How would we find links to the list of stories? 

Using the `find_all` filter you can return specific element types and target them more specifically using their class attribute. The code below will each select every ```<li>``` with the class attribute containing ```o-digest```. You can check the HTML above to verify that these elements contain a story link. 

Note: `class_` with an underscore is used because `class` is a also reserved word used for other things in the Python programming language.

In [None]:
stories = soup.find_all('li', class_='o-digest')

for story in stories:
    link = story.a #we want the a element that is a child of the list item
    print(link['href']) #we just want to see the URL

As with the Web Scraper for Chrome, we can use a CSS selector that identifies each story in the HTML. The code below uses `.select()` to target the elements we want using a CSS selector. So, if you can learn about CSS selectors you have a powerful tool to extract the data you want.

In [None]:
stories = soup.select('li.o-digest') # this is elegant and flexible!

for story in stories:
    link = story.a
    print(link['href'])

### Find by regular expression

We can use regular expressions to target specific content in the page.
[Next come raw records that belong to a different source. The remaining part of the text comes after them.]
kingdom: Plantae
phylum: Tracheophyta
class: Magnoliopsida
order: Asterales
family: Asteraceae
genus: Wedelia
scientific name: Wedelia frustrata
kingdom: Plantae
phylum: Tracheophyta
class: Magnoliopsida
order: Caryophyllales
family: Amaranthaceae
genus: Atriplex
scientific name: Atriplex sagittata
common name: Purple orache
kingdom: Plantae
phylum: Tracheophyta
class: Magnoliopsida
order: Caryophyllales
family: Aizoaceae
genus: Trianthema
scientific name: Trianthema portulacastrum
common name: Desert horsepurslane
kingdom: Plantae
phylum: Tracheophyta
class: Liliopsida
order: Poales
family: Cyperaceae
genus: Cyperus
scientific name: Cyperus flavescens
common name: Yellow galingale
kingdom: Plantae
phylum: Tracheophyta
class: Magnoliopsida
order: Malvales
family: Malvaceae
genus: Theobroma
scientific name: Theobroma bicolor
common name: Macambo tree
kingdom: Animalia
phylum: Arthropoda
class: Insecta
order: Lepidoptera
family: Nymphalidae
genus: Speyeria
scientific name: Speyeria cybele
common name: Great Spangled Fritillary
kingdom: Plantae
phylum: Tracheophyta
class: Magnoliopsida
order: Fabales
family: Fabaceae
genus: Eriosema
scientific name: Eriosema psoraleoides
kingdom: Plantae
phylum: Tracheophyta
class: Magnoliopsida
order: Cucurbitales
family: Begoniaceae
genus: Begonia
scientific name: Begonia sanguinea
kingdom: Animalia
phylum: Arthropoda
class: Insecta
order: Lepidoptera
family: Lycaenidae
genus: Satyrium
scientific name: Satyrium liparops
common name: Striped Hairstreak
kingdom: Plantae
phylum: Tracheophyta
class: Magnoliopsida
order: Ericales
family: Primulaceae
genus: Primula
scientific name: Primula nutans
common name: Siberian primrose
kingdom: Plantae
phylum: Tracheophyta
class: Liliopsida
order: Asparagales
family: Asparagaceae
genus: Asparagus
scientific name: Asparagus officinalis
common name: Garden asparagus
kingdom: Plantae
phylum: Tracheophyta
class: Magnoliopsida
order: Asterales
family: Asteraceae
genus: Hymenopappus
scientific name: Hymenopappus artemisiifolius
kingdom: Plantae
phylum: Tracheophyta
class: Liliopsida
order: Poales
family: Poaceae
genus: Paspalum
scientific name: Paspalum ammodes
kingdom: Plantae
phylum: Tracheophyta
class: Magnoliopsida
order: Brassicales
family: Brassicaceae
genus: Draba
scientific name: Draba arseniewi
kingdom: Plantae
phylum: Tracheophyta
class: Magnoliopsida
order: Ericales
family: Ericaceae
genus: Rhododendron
For example, if we just wanted all the "Wireless Docs" links we can select only links with that text.

In [None]:
import re

regex_results = soup.find_all(string=re.compile("Wireless Docs:"))

for result in regex_results:
    link = result.find_parent('a', class_='faux-link') # using the class attribute we found earlier
    if link is not None:
        print(link.get_text(),link['href'])

### Tasks

Continue investigating _The Wireless_ and try to copy and modify code from above to:

1. Modify the regular expression to list all the 'Someday Stories' articles from https://www.rnz.co.nz/news/the-wireless
2. Copy and modify the code to collect all the links in the text of this article: https://www.radionz.co.nz/news/the-wireless/375285/feature-artificial-affection-the-psychology-of-human-robot-interactions 
3. For the story https://www.radionz.co.nz/news/the-wireless/375285/feature-artificial-affection-the-psychology-of-human-robot-interactions, write code to extract the photo caption text using `.select()` and CSS selectors. 
4. On the page https://www.rnz.co.nz/news/the-wireless the articles with video are indicated with (VIDEO) after the description. Write some code to find all stories and test whether a story contains video. Your code should output the URL to each story that features video.

There is a notebook with solutions for each of the four tasks on Learn. Try your best to write the code using the examples above. You can use the solutions to check your answer or to help you if you get stuck.